» Что сделать
Продолжите текст о харакири и японском взгляде на смерть, начав сразу после его последнего предложения.

» Текст для чтения
#####

Несколько примеров таких же эпитетов из творчества российских писателей и поэтов.
Какие угодно признаки находят у вечной спутницы рода человеческого, но только нет среди них толстовского: «красивая и некрасивая». Однако есть один момент. С великим русским гением будут согласны многие японцы. Для них смерть бывает красивой. Но это особая смерть. Вот как об этом пишет Г.Чхартвишвили:
«Вот японская логическая цепочка.
Смерть - самое красивое, что есть в человеческой жизни.
Самый красивый вид смерти - самоубийство.
Самое красивое из самоубийств – харакири».
Писатель также разъяснил, почему такая смерть видится японцам красивой. Всё дело в отличии их ментальности от европейской.
« Отличие от Европы, где живот считается объектом низменным и нечистым, принадлежностью телесного низа, а стало быть предметом для шуток, у японцев брюшная полость вызывает совсем иные ассоциации. Хаара - это возвышенно и романтично. Это телесный центр, средоточие жизни (ведь у наших предков слово "живот" тоже когда-то имело иной смысл). По японским понятиям хара - это ёмкость, где обитает человеческая душа. Разумеется, не душа в христианском понимании, а дух, воля, неподдельность.
Древние японцы считали, что лицо служит для вежливости, уста могут солгать, руки грешат, и лишь живот не обманет, именно там корень естества, там правда, там глубинная суть. Чуть ниже пупа, в центре тяжести тела, находится магическая точка тандэн. При медитационном сидении - оно называется дзадзэн- нужно не отрывать взгляда от этой точки, и тогда можно достичь просветления. При занятиях боевыми искусствами сэн-сэй велит ученикам концентрировать в тандэне энергию и силу духа. Там источник действия, основа истинности. Во время харакири разрез непременно должен проходить через тандэн, ведь распарывая себе живот, человек обнажает свою подлинную суть, выпускает свою душу на свободу.

#####

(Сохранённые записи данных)
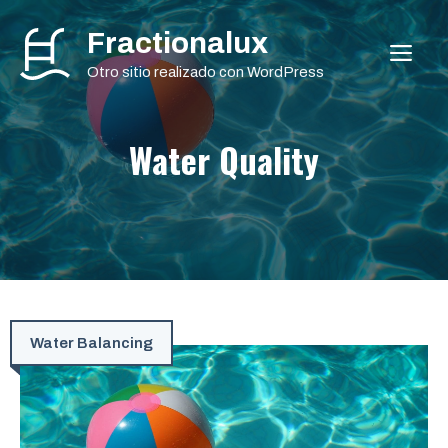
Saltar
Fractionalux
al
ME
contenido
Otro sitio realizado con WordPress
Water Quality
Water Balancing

#####

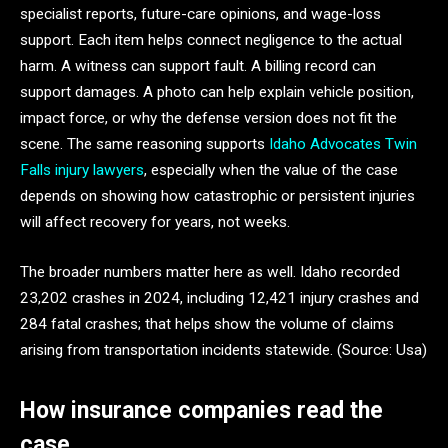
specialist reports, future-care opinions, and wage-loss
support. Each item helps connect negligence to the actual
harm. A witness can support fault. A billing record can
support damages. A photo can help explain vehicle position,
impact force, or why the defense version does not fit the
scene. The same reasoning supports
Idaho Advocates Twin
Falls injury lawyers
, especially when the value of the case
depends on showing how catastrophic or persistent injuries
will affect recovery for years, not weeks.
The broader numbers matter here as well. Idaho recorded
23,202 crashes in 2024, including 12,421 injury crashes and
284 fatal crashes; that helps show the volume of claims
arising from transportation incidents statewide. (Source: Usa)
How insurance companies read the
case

#####

» Ответ на задание
Различие в западной и японской трактовке живота красноречиво проявляется на уровне идиоматики. По-японски выражение "человек с большим животом" означает "человек широких взглядов". Если у кого-то "нет живота", не радуйтесь за стройность его фигуры, ибо перед вами человек малодушный. "Пощупать кому-то живот" - не фамильярность, это выражение означает "выяснить истинное отношение". "Расколоть живот" значит "проявить откровенность"… Если японец сказал, что у вас "толстый живот", это комплимент: стало быть, вы - человек щедрый.
Столь же смешно и нелепо звучит для японца буквальный перевод русских идиом вроде "животики надорвать" (то есть погубить свою хара?!) или рекомендации "слушать ухом, а не брюхом" (как раз хара для проникновенного внимания годится куда больше).
Харакири (или, по китайскому чтению тех же двух иероглифов, сэппуку) просто означает "резать живот"…
И далее:
«Японская традиция, в отличие от христианской, не видит в человеческом теле ничего стыдного, а потому относится к нему с уважением. Считать свое телесное устройство безобразным, с японской точки зрения, просто глупо. Самураю стыдиться нечего: в момент совершения харакири он раскрыт перед миром весь без остатка - и душой, и требухой, неразделимый на составляющие тела и духа и одинаково прекрасный, как снаружи, так и изнутри. Победа над страхом, болью и преходящестью - это, вероятно, и в самом деле красиво».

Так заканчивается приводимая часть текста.